How to complete this task:
Reproduce each record verbatim, images excluded.

=== Exercise data ===

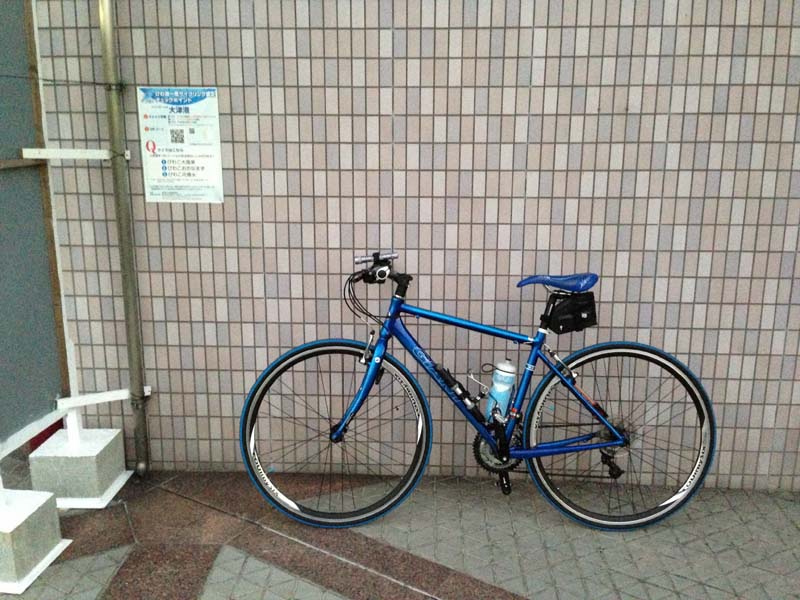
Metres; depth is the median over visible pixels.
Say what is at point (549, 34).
tiled wall
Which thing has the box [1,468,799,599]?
pavement
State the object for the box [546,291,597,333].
saddle bag
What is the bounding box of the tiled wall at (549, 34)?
[33,1,799,488]
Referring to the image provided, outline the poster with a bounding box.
[136,86,223,203]
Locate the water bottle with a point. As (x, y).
(504, 400)
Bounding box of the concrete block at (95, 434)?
[29,425,131,508]
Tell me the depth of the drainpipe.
3.24 m
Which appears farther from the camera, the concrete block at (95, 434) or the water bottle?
the concrete block at (95, 434)
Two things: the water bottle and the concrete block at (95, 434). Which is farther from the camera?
the concrete block at (95, 434)
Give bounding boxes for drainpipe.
[97,0,150,479]
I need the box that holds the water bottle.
[486,361,517,420]
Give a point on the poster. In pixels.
(206, 162)
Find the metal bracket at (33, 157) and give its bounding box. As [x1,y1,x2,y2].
[19,147,114,160]
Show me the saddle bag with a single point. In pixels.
(560, 310)
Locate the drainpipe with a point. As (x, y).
(126, 306)
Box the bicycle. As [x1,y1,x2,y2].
[241,251,716,531]
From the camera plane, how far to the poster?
3.14 m
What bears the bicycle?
on the pavement
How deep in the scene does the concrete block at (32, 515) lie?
2.72 m
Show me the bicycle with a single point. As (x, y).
(603, 422)
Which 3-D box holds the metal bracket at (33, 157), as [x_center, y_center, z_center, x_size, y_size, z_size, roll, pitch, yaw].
[-1.362,-0.602,3.144,0.291,0.049,0.072,1,13,3]
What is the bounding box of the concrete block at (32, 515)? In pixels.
[0,486,70,593]

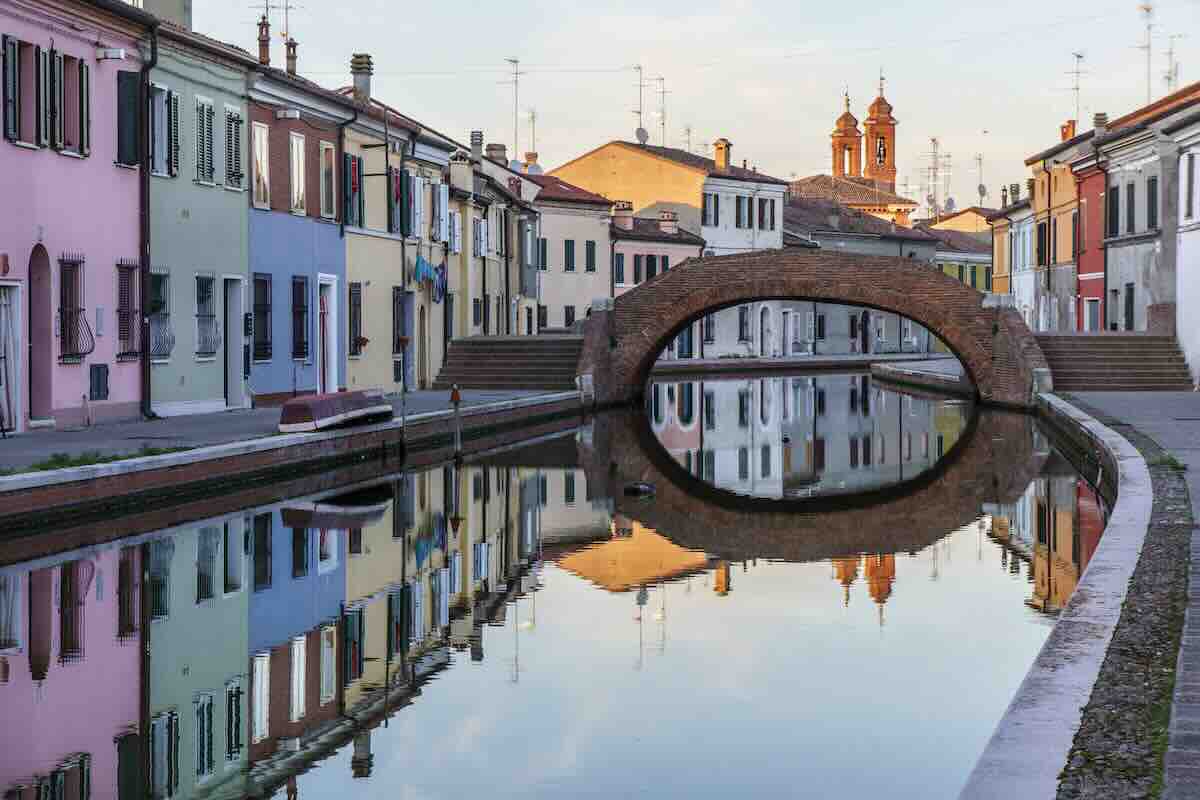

===

Expected answer:
Metres; depth is the median over visible pixels.
Say what is at point (549, 34).
tiled wall
Which thing has the box [1,468,799,599]?
pavement
State the object for the box [546,291,597,333].
saddle bag
What is the bounding box of the tiled wall at (549, 34)?
[33,1,799,488]
Referring to the image provided, outline the poster with a bounding box.
[136,86,223,203]
Locate the water bottle with a point. As (x, y).
(504, 400)
Bounding box of the concrete block at (95, 434)?
[29,425,131,508]
Tell me the depth of the drainpipe.
3.24 m
Which appears farther from the camera, the concrete block at (95, 434) or the water bottle?
the concrete block at (95, 434)
Two things: the water bottle and the concrete block at (95, 434). Which is farther from the camera?
the concrete block at (95, 434)
Give bounding boxes for drainpipe.
[97,0,150,479]
I need the box that holds the water bottle.
[486,361,517,420]
Give a point on the poster. In pixels.
(206, 162)
Find the metal bracket at (33, 157) and give its bounding box. As [x1,y1,x2,y2].
[19,147,114,160]
Show me the saddle bag with a single point. In pixels.
(560, 310)
Locate the drainpipe with a point. As (x, y).
(126, 306)
Box the bicycle. As [x1,y1,x2,y2].
[241,251,716,531]
From the camera plane, how far to the poster?
3.14 m
What bears the bicycle?
on the pavement
How deep in the scene does the concrete block at (32, 515) lie?
2.72 m
Show me the bicycle with a single point. As (x, y).
(603, 422)
Which 3-D box holds the metal bracket at (33, 157), as [x_center, y_center, z_center, x_size, y_size, z_size, roll, pitch, yaw].
[-1.362,-0.602,3.144,0.291,0.049,0.072,1,13,3]
What is the bounding box of the concrete block at (32, 515)? In pixels.
[0,486,70,593]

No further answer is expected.